The competition in the stock broking space is intensifying with the gap between the second- and third-largest players by active clients shrinking to its narrowest level in five years.
The number of active clients—defined as those who trade at least once a year—for Zerodha in the nine months ended December stood at 6.85 million, marginally ahead of Angel One at 6.76 million, per NSE data.
The active client count difference between the two stood at 311,000 in the previous fiscal year and a staggering 1.17 million in FY24, per the data.
Officials from Angel One declined to comment prior to the release of the company’s Q3 results, while a query sent to unlisted Zerodha went unanswered until press time.
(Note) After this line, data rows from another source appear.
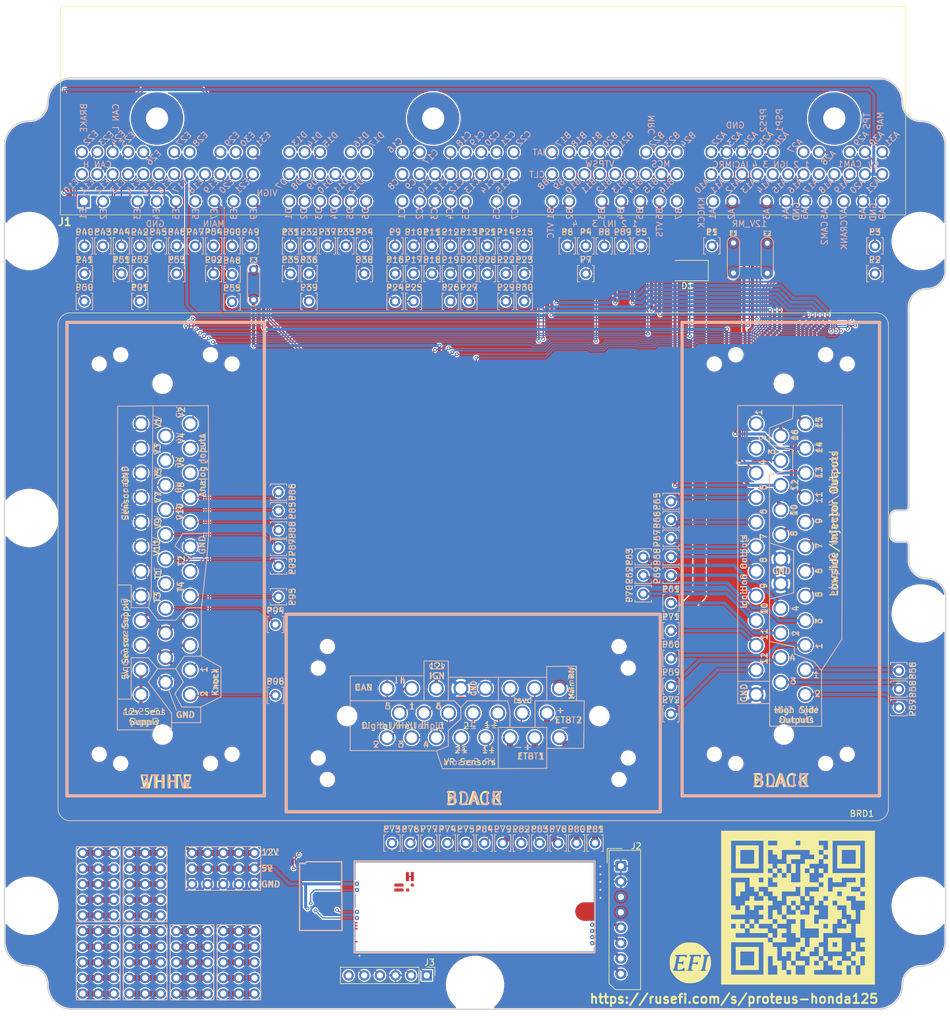
<source format=kicad_pcb>
(kicad_pcb (version 20210824) (generator pcbnew)

  (general
    (thickness 1.6)
  )

  (paper "A3")
  (layers
    (0 "F.Cu" signal)
    (31 "B.Cu" signal)
    (32 "B.Adhes" user "B.Adhesive")
    (33 "F.Adhes" user "F.Adhesive")
    (34 "B.Paste" user)
    (35 "F.Paste" user)
    (36 "B.SilkS" user "B.Silkscreen")
    (37 "F.SilkS" user "F.Silkscreen")
    (38 "B.Mask" user)
    (39 "F.Mask" user)
    (40 "Dwgs.User" user "User.Drawings")
    (41 "Cmts.User" user "User.Comments")
    (42 "Eco1.User" user "User.Eco1")
    (43 "Eco2.User" user "User.Eco2")
    (44 "Edge.Cuts" user)
    (45 "Margin" user)
    (46 "B.CrtYd" user "B.Courtyard")
    (47 "F.CrtYd" user "F.Courtyard")
    (48 "B.Fab" user)
    (49 "F.Fab" user)
  )

  (setup
    (stackup
      (layer "F.SilkS" (type "Top Silk Screen") (color "White"))
      (layer "F.Paste" (type "Top Solder Paste"))
      (layer "F.Mask" (type "Top Solder Mask") (color "Green") (thickness 0.01))
      (layer "F.Cu" (type "copper") (thickness 0.035))
      (layer "dielectric 1" (type "core") (thickness 1.51) (material "FR4") (epsilon_r 4.5) (loss_tangent 0.02))
      (layer "B.Cu" (type "copper") (thickness 0.035))
      (layer "B.Mask" (type "Bottom Solder Mask") (color "Green") (thickness 0.01))
      (layer "B.Paste" (type "Bottom Solder Paste"))
      (layer "B.SilkS" (type "Bottom Silk Screen") (color "White"))
      (copper_finish "None")
      (dielectric_constraints no)
    )
    (pad_to_mask_clearance 0)
    (aux_axis_origin 95 217.8)
    (grid_origin 95 217.8)
    (pcbplotparams
      (layerselection 0x00010fc_ffffffff)
      (disableapertmacros false)
      (usegerberextensions true)
      (usegerberattributes true)
      (usegerberadvancedattributes true)
      (creategerberjobfile true)
      (svguseinch false)
      (svgprecision 6)
      (excludeedgelayer false)
      (plotframeref false)
      (viasonmask false)
      (mode 1)
      (useauxorigin false)
      (hpglpennumber 1)
      (hpglpenspeed 20)
      (hpglpendiameter 15.000000)
      (dxfpolygonmode true)
      (dxfimperialunits true)
      (dxfusepcbnewfont true)
      (psnegative false)
      (psa4output false)
      (plotreference true)
      (plotvalue true)
      (plotinvisibletext false)
      (sketchpadsonfab false)
      (subtractmaskfromsilk false)
      (outputformat 1)
      (mirror false)
      (drillshape 0)
      (scaleselection 1)
      (outputdirectory "gerber/")
    )
  )

  (net 0 "")
  (net 1 "GND")
  (net 2 "/5V_SENSOR_1")
  (net 3 "/5V_SENSOR_2")
  (net 4 "/12V_PROT")
  (net 5 "/12V_MR")
  (net 6 "/OUT_MCS")
  (net 7 "Net-(F1-Pad1)")
  (net 8 "Net-(F2-Pad1)")
  (net 9 "/OUT_INJ4")
  (net 10 "/OUT_INJ2")
  (net 11 "/OUT_MAIN")
  (net 12 "/OUT_CHECK_ENGINE")
  (net 13 "/OUT_FUEL_PUMP")
  (net 14 "/OUT_IAC")
  (net 15 "/OUT_IMRC")
  (net 16 "/OUT_VTC")
  (net 17 "/OUT_INJ3")
  (net 18 "/OUT_INJ1")
  (net 19 "/OUT_IGN3")
  (net 20 "/OUT_VTS")
  (net 21 "/OUT_IGN4")
  (net 22 "/OUT_IGN2")
  (net 23 "/IN_KNOCK")
  (net 24 "/WBO_H-")
  (net 25 "/WBO_R_Trim")
  (net 26 "/WBO_Ip")
  (net 27 "/WBO_Vs{slash}Ip")
  (net 28 "/WBO_Vs")
  (net 29 "Net-(J3-Pad1)")
  (net 30 "Net-(J3-Pad2)")
  (net 31 "Net-(J3-Pad4)")
  (net 32 "Net-(J3-Pad5)")
  (net 33 "/OUT_IGN1")
  (net 34 "/IN_CRANK")
  (net 35 "/IN_VSS")
  (net 36 "/IN_CAM1")
  (net 37 "/IN_VTPSW")
  (net 38 "/IN_CAM2")
  (net 39 "/CAN_L")
  (net 40 "/CAN_H")
  (net 41 "/IN_VIGN")
  (net 42 "/IN_PPS2")
  (net 43 "/IN_TPS")
  (net 44 "/IN_BRAKE")
  (net 45 "/IN_MAP")
  (net 46 "/IN_IAT")
  (net 47 "/IN_PPS1")
  (net 48 "/IN_MRC")
  (net 49 "Net-(M1-PadJ1)")
  (net 50 "/IN_CLT")
  (net 51 "Net-(G1-Pad1)")
  (net 52 "Net-(G1-Pad12)")
  (net 53 "Net-(G1-Pad13)")
  (net 54 "Net-(G1-Pad14)")
  (net 55 "Net-(G1-Pad10)")
  (net 56 "Net-(G2-Pad1)")
  (net 57 "Net-(G2-Pad12)")
  (net 58 "Net-(G2-Pad13)")
  (net 59 "Net-(G2-Pad14)")
  (net 60 "Net-(G2-Pad10)")
  (net 61 "Net-(G3-Pad1)")
  (net 62 "Net-(G3-Pad12)")
  (net 63 "Net-(G3-Pad13)")
  (net 64 "Net-(G3-Pad14)")
  (net 65 "Net-(G3-Pad10)")
  (net 66 "Net-(G4-Pad1)")
  (net 67 "Net-(G4-Pad12)")
  (net 68 "Net-(G4-Pad13)")
  (net 69 "Net-(G4-Pad14)")
  (net 70 "Net-(G4-Pad10)")
  (net 71 "Net-(J1-PadA10)")
  (net 72 "Net-(J1-PadA28)")
  (net 73 "Net-(J1-PadA31)")
  (net 74 "Net-(J1-PadB10)")
  (net 75 "Net-(J1-PadB13)")
  (net 76 "Net-(J1-PadB18)")
  (net 77 "Net-(J1-PadB19)")
  (net 78 "Net-(J1-PadB20)")
  (net 79 "Net-(J1-PadB21)")
  (net 80 "Net-(J1-PadC1)")
  (net 81 "Net-(J1-PadC2)")
  (net 82 "Net-(J1-PadC3)")
  (net 83 "Net-(J1-PadC4)")
  (net 84 "Net-(J1-PadC5)")
  (net 85 "Net-(J1-PadC6)")
  (net 86 "Net-(J1-PadC7)")
  (net 87 "Net-(J1-PadC8)")
  (net 88 "Net-(J1-PadC9)")
  (net 89 "Net-(J1-PadC10)")
  (net 90 "Net-(J1-PadC11)")
  (net 91 "Net-(J1-PadC12)")
  (net 92 "Net-(J1-PadC13)")
  (net 93 "Net-(J1-PadC14)")
  (net 94 "Net-(J1-PadC15)")
  (net 95 "Net-(J1-PadC16)")
  (net 96 "Net-(J1-PadC17)")
  (net 97 "Net-(J1-PadC18)")
  (net 98 "Net-(J1-PadC19)")
  (net 99 "Net-(J1-PadC20)")
  (net 100 "Net-(J1-PadC21)")
  (net 101 "Net-(J1-PadC22)")
  (net 102 "Net-(J1-PadD2)")
  (net 103 "Net-(J1-PadD3)")
  (net 104 "Net-(J1-PadD5)")
  (net 105 "Net-(J1-PadD6)")
  (net 106 "Net-(J1-PadD8)")
  (net 107 "Net-(J1-PadD9)")
  (net 108 "Net-(J1-PadD10)")
  (net 109 "Net-(J1-PadD12)")
  (net 110 "Net-(J1-PadD15)")
  (net 111 "Net-(J1-PadE1)")
  (net 112 "Net-(J1-PadE2)")
  (net 113 "Net-(J1-PadE3)")
  (net 114 "Net-(J1-PadE8)")
  (net 115 "Net-(J1-PadE12)")
  (net 116 "Net-(J1-PadE13)")
  (net 117 "Net-(J1-PadE14)")
  (net 118 "Net-(J1-PadE15)")
  (net 119 "Net-(J1-PadE16)")
  (net 120 "Net-(J1-PadE18)")
  (net 121 "Net-(J1-PadE19)")
  (net 122 "Net-(J1-PadE20)")
  (net 123 "Net-(J1-PadE21)")
  (net 124 "Net-(J1-PadE23)")
  (net 125 "Net-(J1-PadE25)")
  (net 126 "Net-(J1-PadE26)")
  (net 127 "Net-(J1-PadE27)")
  (net 128 "Net-(J1-PadE29)")
  (net 129 "Net-(J1-PadE30)")
  (net 130 "Net-(M1-PadW2)")
  (net 131 "Net-(M1-PadW3)")
  (net 132 "Net-(M1-PadW4)")
  (net 133 "Net-(P85-Pad1)")
  (net 134 "Net-(P60-Pad1)")
  (net 135 "Net-(P62-Pad1)")
  (net 136 "Net-(P61-Pad1)")
  (net 137 "Net-(P63-Pad1)")
  (net 138 "Net-(P57-Pad1)")
  (net 139 "Net-(P56-Pad1)")
  (net 140 "Net-(P58-Pad1)")
  (net 141 "Net-(P59-Pad1)")
  (net 142 "Net-(P72-Pad1)")
  (net 143 "Net-(P71-Pad1)")
  (net 144 "Net-(P70-Pad1)")
  (net 145 "Net-(P69-Pad1)")
  (net 146 "Net-(P68-Pad1)")
  (net 147 "Net-(P67-Pad1)")
  (net 148 "Net-(P66-Pad1)")
  (net 149 "Net-(P65-Pad1)")
  (net 150 "Net-(P76-Pad1)")
  (net 151 "Net-(P74-Pad1)")
  (net 152 "Net-(P79-Pad1)")
  (net 153 "Net-(P78-Pad1)")
  (net 154 "Net-(P81-Pad1)")
  (net 155 "Net-(P73-Pad1)")
  (net 156 "Net-(P77-Pad1)")
  (net 157 "Net-(P75-Pad1)")
  (net 158 "Net-(P82-Pad1)")
  (net 159 "Net-(P80-Pad1)")
  (net 160 "Net-(P84-Pad1)")
  (net 161 "Net-(P83-Pad1)")
  (net 162 "Net-(P87-Pad1)")
  (net 163 "Net-(P93-Pad1)")
  (net 164 "Net-(P94-Pad1)")
  (net 165 "Net-(P86-Pad1)")
  (net 166 "Net-(P88-Pad1)")
  (net 167 "Net-(P95-Pad1)")
  (net 168 "Net-(P96-Pad1)")
  (net 169 "Net-(G7-Pad1)")
  (net 170 "Net-(G7-Pad12)")
  (net 171 "Net-(G7-Pad13)")
  (net 172 "Net-(G7-Pad14)")
  (net 173 "Net-(G7-Pad10)")
  (net 174 "Net-(G8-Pad1)")
  (net 175 "Net-(G8-Pad12)")
  (net 176 "Net-(G8-Pad13)")
  (net 177 "Net-(G8-Pad14)")
  (net 178 "Net-(G8-Pad10)")
  (net 179 "Net-(J1-PadE9)")

  (footprint "hellen-one-common:PAD-TH" (layer "F.Cu") (at 203.349999 147.3 90))

  (footprint "hellen-one-common:PAD-TH" (layer "F.Cu") (at 167.5 93.8))

  (footprint "hellen-one-common:PAD-TH" (layer "F.Cu") (at 114 98.3))

  (footprint "hellen-one-common:PAD-TH" (layer "F.Cu") (at 173 190.8))

  (footprint "hellen-one-common:PAD-TH" (layer "F.Cu") (at 139.549999 133.8 -90))

  (footprint "hellen-one-common:PAD-TH" (layer "F.Cu") (at 144.5 93.8))

  (footprint "hellen-one-common:PAD-TH" (layer "F.Cu") (at 198.849999 144.3 90))

  (footprint "hellen-one-common:PROTO_AREA" (layer "F.Cu") (at 115.32 202.56 90))

  (footprint "hellen-one-common:PAD-TH" (layer "F.Cu") (at 176 190.8))

  (footprint "hellen-one-common:PAD-TH" (layer "F.Cu") (at 108 93.8))

  (footprint "hellen-one-common:PAD-TH" (layer "F.Cu") (at 188 190.8))

  (footprint "hellen-one-common:PAD-TH" (layer "F.Cu") (at 108 102.8))

  (footprint "hellen-one-common:PAD-TH" (layer "F.Cu") (at 158.5 102.8))

  (footprint "hellen-one-common:PAD-1206-PAD" (layer "F.Cu") (at 219 95.8 -90))

  (footprint "hellen-one-can-0.1:can" (layer "F.Cu") (at 142.881663 193.737501 -90))

  (footprint "hellen-one-common:PAD-TH" (layer "F.Cu") (at 203.349999 156.3))

  (footprint "hellen-one-common:PAD-TH" (layer "F.Cu") (at 203.349999 160.8))

  (footprint "hellen-one-common:PROTO_AREA" (layer "F.Cu") (at 107.7 202.56 90))

  (footprint "hellen-one-common:PAD-TH" (layer "F.Cu") (at 182 190.8))

  (footprint "hellen-one-common:PROTO_AREA" (layer "F.Cu") (at 135.64 197.48 180))

  (footprint "kicad6-libraries:rusefi_logo" (layer "F.Cu") (at 206.5 210.3))

  (footprint "hellen-one-common:PAD-TH" (layer "F.Cu") (at 158.5 98.3))

  (footprint "hellen-one-common:PAD-TH" (layer "F.Cu") (at 189.5 93.8))

  (footprint "hellen-one-common:PAD-TH" (layer "F.Cu") (at 164.5 93.8))

  (footprint "hellen-one-common:PAD-TH" (layer "F.Cu") (at 203.349999 135.3 90))

  (footprint "hellen-one-common:PAD-TH" (layer "F.Cu") (at 167.5 98.3))

  (footprint "hellen-one-common:PAD-TH" (layer "F.Cu") (at 185 190.8))

  (footprint "hellen-one-common:PAD-TH" (layer "F.Cu") (at 198.5 93.8))

  (footprint "MountingHole:MountingHole_4.5mm" (layer "F.Cu") (at 99.05 93))

  (footprint "hellen-one-common:PAD-TH" (layer "F.Cu") (at 203.349999 138.3 90))

  (footprint "hellen-one-common:PAD-TH" (layer "F.Cu") (at 173.5 93.8))

  (footprint "hellen-one-common:PAD-TH" (layer "F.Cu") (at 210 93.8))

  (footprint "hellen-one-common:PAD-TH" (layer "F.Cu") (at 203.349999 165.3))

  (footprint "hellen-one-common:PAD-TH" (layer "F.Cu") (at 153.5 98.3))

  (footprint "hellen-one-common:PAD-TH" (layer "F.Cu") (at 139.049999 155.3))

  (footprint "hellen-one-common:PAD-1206-PAD" (layer "F.Cu") (at 213.5 95.75001 -90))

  (footprint "hellen-one-common:PAD-TH" (layer "F.Cu") (at 158 190.8))

  (footprint "hellen-one-common:PAD-TH" (layer "F.Cu") (at 191 190.8))

  (footprint "hellen-one-common:PAD-TH" (layer "F.Cu") (at 176.5 102.8))

  (footprint "MountingHole:MountingHole_4.5mm" (layer "F.Cu") (at 99.05 201))

  (footprint "hellen-one-common:PAD-TH" (layer "F.Cu") (at 158.5 93.8))

  (footprint "hellen-one-common:PAD-TH" (layer "F.Cu") (at 123 98.3))

  (footprint "hellen-one-common:PAD-TH" (layer "F.Cu") (at 170.5 102.8))

  (footprint "hellen-one-common:PAD-TH" (layer "F.Cu") (at 147.5 93.8))

  (footprint "hellen-one-common:PAD-TH" (layer "F.Cu") (at 111 93.8))

  (footprint "MountingHole:MountingHole_4.5mm" (layer "F.Cu") (at 171.5 213.85))

  (footprint "hellen-one-common:PAD-TH" (layer "F.Cu") (at 114 93.8))

  (footprint "MountingHole:MountingHole_4.5mm" (layer "F.Cu") (at 243.95 153.5))

  (footprint "hellen-one-wbo-0.3:wbo" (layer "F.Cu") (at 151.75 208.725))

  (footprint "hellen-one-common:PAD-TH" (layer "F.Cu")
    (tedit 60A6BE4C) (tstamp 6967fc4c-d6c2-4a9b-babd-e28206544ac2)
    (at 236.5 93.8)
    (descr "Through hole pad")
    (property "Sheetfile" "proteus125honda.kicad_sch")
    (property "Sheetname" "")
    (path "/71ea563a-4a1f-4283-82ad-31e1a8ebb862")
    (attr through_hole)
    (fp_text reference "P3" (at 0 -2.25) (layer "F.SilkS")
      (effects (font (size 1 1) (thickness 0.15)))
      (tstamp 9a94e4d8-7454-40fb-aa39-6c1c9bdf24cf)
    )
    (fp_text value "Pad" (at 0 2.33) (layer "F.Fab") hide
      (effects (font (size 1 1) (thickness 0.15)))
      (tstamp b947a7e7-46a3-4f6f-a43e-6c09ecb94cd1)
    )
    (fp_text user "${REFERENCE}" (at 0 -2.25) (layer "B.SilkS")
      (effects (font (size 1 1) (thickness 0.15)) (justify mirror))
      (tstamp 02feb526-e936-4ffc-b623-1b42ea24ceb0)
    )
    (fp_line (start 1.33 -1.33) (end 1.33 1.33) (layer "B.SilkS") (width 0.12) (tstamp 1e4b0854-4a36-4e06-a0ee-f9e1a95d4eae))
    (fp_line (start 1.024373 -1.33) (end 1.33 -1.33) (layer "B.SilkS") (width 0.12) (tstamp 2efcac35-d942-418b-85f6-e00de81bd039))
    (fp_line (start -1.035538 -1.33) (end -1.33 -1.33) (layer "B.SilkS") (width 0.12) (tstamp 462756d0-f59e-4808-9953-b7413145cf7c))
    (fp_line (start 1.035538 1.33) (end 1.33 1.33) (layer "B.SilkS") (width 0.12) (tstamp 676ca08e-4c63-4f33-9502-9be384283b31))
    (fp_line (start -1.33 1.33) (end -1.33 -1.33) (layer "B.SilkS") (width 0.12) (tstamp bbfcd5b9-0e1b-4aab-9807-12c0ad2c830c))
    (fp_line (start -1.02437
... [3701903 chars truncated]
</source>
In a business update to the stock exchanges last Thursday, Angel One reported a 34 basis point (one hundredth of a percentage point) year-on-year growth to 20.4% in Q3FY26 in the retail turnover market share for overall equity, including cash segment turnover, notional turnover for equity futures, and premium turnover for the equity options segment. This market share was marginally down 4 bps from the preceding quarter of the current fiscal year.
Nithin Kamath, co-founder of Zerodha, tweeted in December on social media platform X, “From day one, we’ve avoided the standard playbook for finance apps: no push notifications pushing you to trade, no landing screens showing “trending stocks” or “most traded F&O contracts,” no dark patterns to manufacture activity. In many cases, we’ve actually built features that reduce activity.”
“We want customers who trade thoughtfully to stay with us for longer. This is beneficial for both customers and us. Also, this is why no one at @zerodhaonline is incentivised on brokerage revenue and has been the case since day 1. But I’d be lying if I said it’s easy to resist the FOMO of taking shortcuts that can potentially cause a bump in revenues,” Kamath said.
Slowdown across industry
At the industry level, the overall active client count fell by 4.63 million to 44 million as of December 2025 end, due to Sebi’s graded crackdown on weekly options trading which took effect from November 2024.
The measures included raising ticket sizes for Nifty and Sensex contracts to ₹15–20 lakh from ₹5–10 lakh, increasing extreme loss margins on weekly expiry days, and rationalising the number of weekly expiries an exchange could launch to one each from multiple earlier.
Indeed, this also impinged on the active client count of No. 1 broker Groww, which fell by 790,000 to 12.1 million clients as of December this year from that in FY25.
“The rise in contract sizes to ₹15-20 lakh from ₹5-10 lakh, increase in extreme loss margins on the expiry day of weekly options and rationalisation in the number of weeklies have driven the fall in participation at the lower end of the trading spectrum, especially for of new age digital brokers” said Amit Chandra , vice president (research), HDFC Securities.
“Going forward , we will see more of algorithm versus algo rather than algo versus human trading as the HNIs (high-net-worth individuals) and ultra HNIs spar with HFTs (high frequency traders).”
Angel One shares closed almost 3% higher at ₹2439.3 apiece on Tuesday even as the benchmark Nifty ended 0.22% lower at 25732.3.